# Animated Coffin



## mymania (Jun 12, 2007)

I've been running behind on my props, but I finally got one completed. I used spooky blue's technique for the coffin itself. Then a wiper motor to animate it


----------



## DarkShadows (Feb 6, 2006)

as borat would say, VEDY NICE!


----------



## Otaku (Dec 3, 2004)

I like! Don't worry about hiding the motor, remember that darkness is a haunter's best friend - no one will notice it. Have you thought about having a moaning or grunting sound effect? That would steer attention away from the sound of the motor.


----------



## Scary Godmother (Oct 13, 2007)

Looks great! I agree with Okatu about not needing to hide the motor, unless of course, you are planning to have a light inside.:jol:


----------



## Lilly (Jun 13, 2006)

I like it too..and the color is cool...
can you curl the fingers up a bit or no?

yeah a grunting sound would be good


----------



## mymania (Jun 12, 2007)

Yeah I'm definitely going to have some sound. This is still in its 'garage phase', so final details haven't been added. It would look better with the fingers curled. I'd probably have to cut the fingers and glue them where I want them. Might do that...


----------



## turtle2778 (Jul 9, 2006)

I think its excellent. I love the way the coffin turned out. What type did you use? Ive never seen spookyblues.


----------



## mymania (Jun 12, 2007)

turtle2778 said:


> I think its excellent. I love the way the coffin turned out. What type did you use? Ive never seen spookyblues.

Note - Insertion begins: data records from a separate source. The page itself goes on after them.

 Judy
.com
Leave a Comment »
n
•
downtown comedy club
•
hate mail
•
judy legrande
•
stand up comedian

Here's their coffin how to http://www.spookyblue.com/halloween/coffin/


----------



## spideranne (Jul 17, 2006)

Looks great!


----------



## uncle (Sep 26, 2007)

I have used a hot air gun to soften plastic to bend fingers before. It worked pretty well on some Big Lots skeletal hands I bought last year.


----------



## pyro (Oct 7, 2006)

that looks sweet


----------



## Ghostess (Aug 21, 2005)

Fantastic work, as always!


----------



## Lady Nyxie (Aug 30, 2006)

Neat. Nice paint job on the coffin.


----------



## Daughter of Darkness (Aug 24, 2006)

Nice work! Anyone post a how-to on coffin animation lately?

I need the "for dummies" version
lol I think this would be a good start for me other than straight up hacking which is what I have been doing forever.


----------



## mymania (Jun 12, 2007)

Daughter of Darkness said:


> Nice work! Anyone post a how-to on coffin animation lately?
> 
> I need the "for dummies" version
> lol I think this would be a good start for me other than straight up hacking which is what I have been doing forever.


I'll have one sometime...not sure when I'll get to it though .

I have some pics I took of the mechanism, and I could probably explain how I did it. Shoot me an email at jeff.a.baird(AT)gmail.com


----------



## scareme (Aug 29, 2006)

Great looking prop!


----------